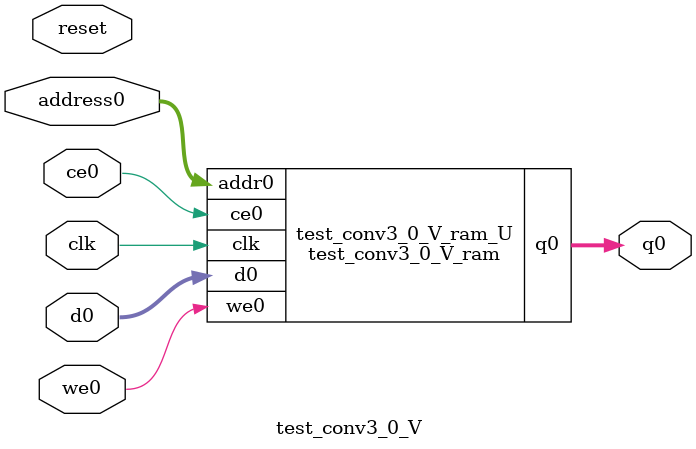
<source format=v>
`timescale 1 ns / 1 ps
module test_conv3_0_V_ram (addr0, ce0, d0, we0, q0,  clk);

parameter DWIDTH = 16;
parameter AWIDTH = 18;
parameter MEM_SIZE = 204800;

input[AWIDTH-1:0] addr0;
input ce0;
input[DWIDTH-1:0] d0;
input we0;
output reg[DWIDTH-1:0] q0;
input clk;

(* ram_style = "block" *)reg [DWIDTH-1:0] ram[0:MEM_SIZE-1];




always @(posedge clk)  
begin 
    if (ce0) begin
        if (we0) 
            ram[addr0] <= d0; 
        q0 <= ram[addr0];
    end
end


endmodule

`timescale 1 ns / 1 ps
module test_conv3_0_V(
    reset,
    clk,
    address0,
    ce0,
    we0,
    d0,
    q0);

parameter DataWidth = 32'd16;
parameter AddressRange = 32'd204800;
parameter AddressWidth = 32'd18;
input reset;
input clk;
input[AddressWidth - 1:0] address0;
input ce0;
input we0;
input[DataWidth - 1:0] d0;
output[DataWidth - 1:0] q0;



test_conv3_0_V_ram test_conv3_0_V_ram_U(
    .clk( clk ),
    .addr0( address0 ),
    .ce0( ce0 ),
    .we0( we0 ),
    .d0( d0 ),
    .q0( q0 ));

endmodule


</source>
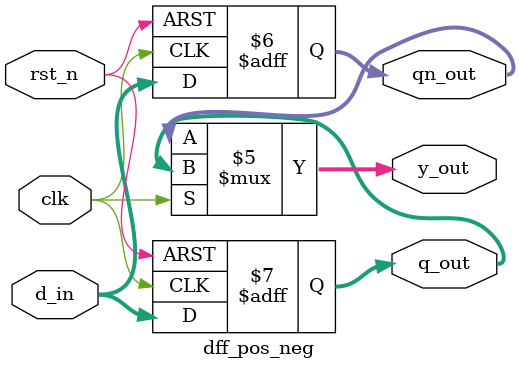
<source format=v>
`timescale 1ns / 1ps
module dff_pos_neg #
(
    parameter N = 8
)
(
    input clk, rst_n,
    input [N-1:0] d_in,
    output reg [N-1:0] q_out, qn_out,
    output [N-1:0] y_out
    );
    
    always @(posedge clk, negedge rst_n)
    begin
        if(~rst_n)
            q_out <= 0;
        else    
            q_out <= d_in;
    end 
    
    always @(negedge clk, negedge rst_n)
    begin
        if(~rst_n)
            qn_out <= 0;
        else    
            qn_out <= d_in;
    end  
    
    assign y_out = (clk)?q_out:qn_out; 
    
    specify
       
        specparam tr = 2;
        specparam tf = 3;
        specparam clktoq1 = 2;
        //specparam clktoq2 = 5;
         
       (posedge clk *> (y_out+:d_in)) = (tr, tf);
        (clk=>q_out) = clktoq1;
       (negedge clk *> (y_out+:d_in)) = (tr,tf);
        //(clk=>qn_out) = clktoq1;
    endspecify  
endmodule

</source>
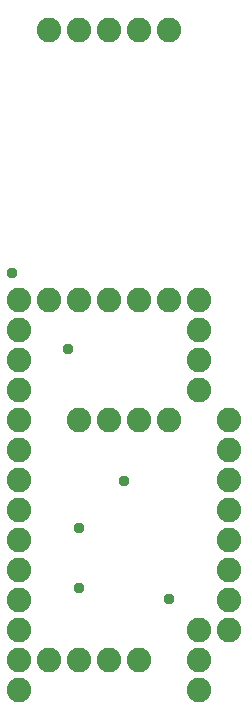
<source format=gbs>
G75*
%MOIN*%
%OFA0B0*%
%FSLAX25Y25*%
%IPPOS*%
%LPD*%
%AMOC8*
5,1,8,0,0,1.08239X$1,22.5*
%
%ADD10C,0.08200*%
%ADD11C,0.03778*%
D10*
X0095299Y0117728D03*
X0095299Y0127728D03*
X0105299Y0127728D03*
X0095299Y0137728D03*
X0095299Y0147728D03*
X0095299Y0157728D03*
X0095299Y0167728D03*
X0095299Y0177728D03*
X0095299Y0187728D03*
X0095299Y0197728D03*
X0095299Y0207728D03*
X0095299Y0217728D03*
X0095299Y0227728D03*
X0095299Y0237728D03*
X0095299Y0247728D03*
X0105299Y0247728D03*
X0115299Y0247728D03*
X0125299Y0247728D03*
X0135299Y0247728D03*
X0145299Y0247728D03*
X0155299Y0247728D03*
X0155299Y0237728D03*
X0155299Y0227728D03*
X0155299Y0217728D03*
X0145299Y0207728D03*
X0135299Y0207728D03*
X0125299Y0207728D03*
X0115299Y0207728D03*
X0165299Y0207728D03*
X0165299Y0197728D03*
X0165299Y0187728D03*
X0165299Y0177728D03*
X0165299Y0167728D03*
X0165299Y0157728D03*
X0165299Y0147728D03*
X0165299Y0137728D03*
X0155299Y0137728D03*
X0155299Y0127728D03*
X0155299Y0117728D03*
X0135299Y0127728D03*
X0125299Y0127728D03*
X0115299Y0127728D03*
X0115299Y0337728D03*
X0125299Y0337728D03*
X0135299Y0337728D03*
X0145299Y0337728D03*
X0105299Y0337728D03*
D11*
X0092799Y0256728D03*
X0111549Y0231103D03*
X0130299Y0187353D03*
X0115299Y0171728D03*
X0115299Y0151728D03*
X0145299Y0147978D03*
M02*

</source>
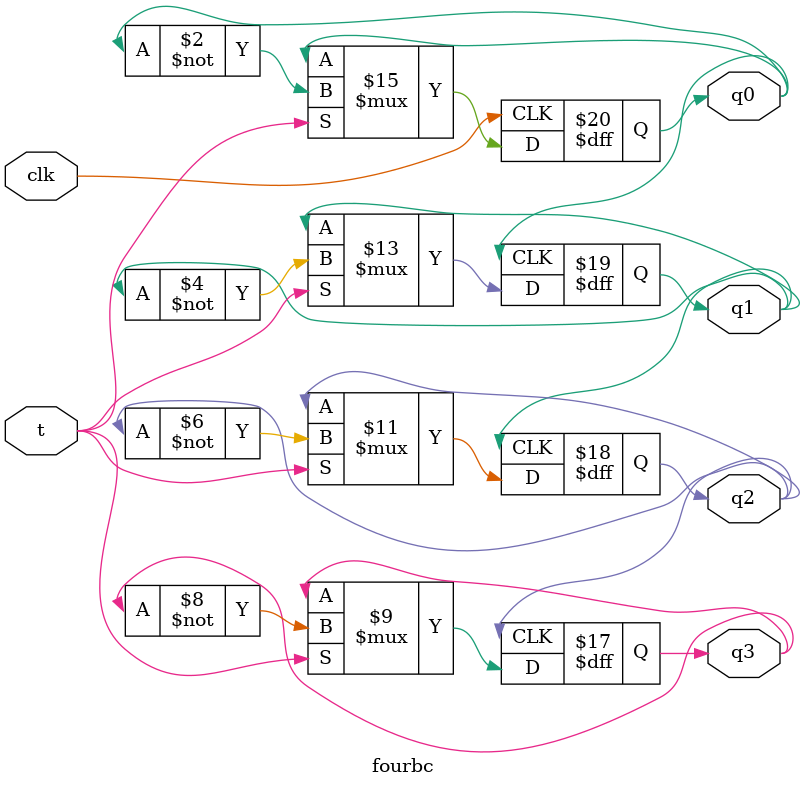
<source format=v>
`timescale 1ns / 1ps
module fourbc(t,clk,q0,q1,q2,q3);
input t,clk;
output q0,q1,q2,q3;
reg q0,q1,q2,q3;

always @ (posedge clk)
	begin
		if(t)
		q0<=~q0;
	end

always @ (negedge q0)
		begin
			if(t)
			q1<=~q1;
		end

always @ (negedge q1)
			begin
				if(t)
				q2<=~q2;
			end

always @ (negedge q2)
			begin
				if(t)
				q3<=~q3;
			end
			


endmodule

</source>
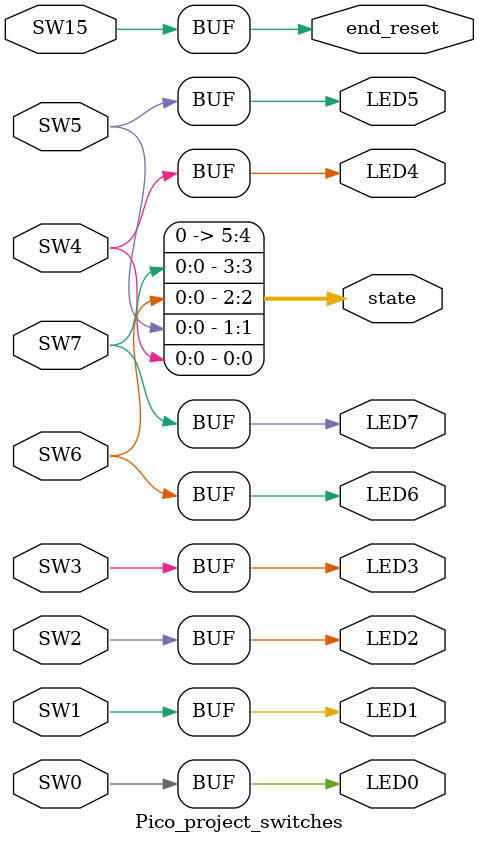
<source format=v>
`timescale 1ns / 1ps


module Pico_project_switches(
input SW0,SW1,SW2,SW3,SW4,SW5,SW6,SW7,SW15,


output reg [5:0] state,
output reg end_reset,
    
    output LED0,LED1,LED2,LED3,LED4,LED5,LED6,LED7
    
    );
    always @ (*) begin
			
			state = {SW7,SW6,SW5,SW4};
			end_reset = SW15;
			
			
        end
	assign LED0 = SW0;
    assign LED1 = SW1;
    assign LED2 = SW2;
    assign LED3 = SW3;
    assign LED4 = SW4;
    assign LED5 = SW5;
    assign LED6 = SW6;
    assign LED7 = SW7;
    
endmodule

</source>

▸ **The problem**
Looking at the data above, show all lines where the word "output" occurs.

▸ **Task result**
output reg[DWIDTH-1:0] q0;
output[DataWidth - 1:0] q0;
    output reg [N-1:0] q_out, qn_out,
    output [N-1:0] y_out
output q0,q1,q2,q3;
output reg [5:0] state,
output reg end_reset,
    output LED0,LED1,LED2,LED3,LED4,LED5,LED6,LED7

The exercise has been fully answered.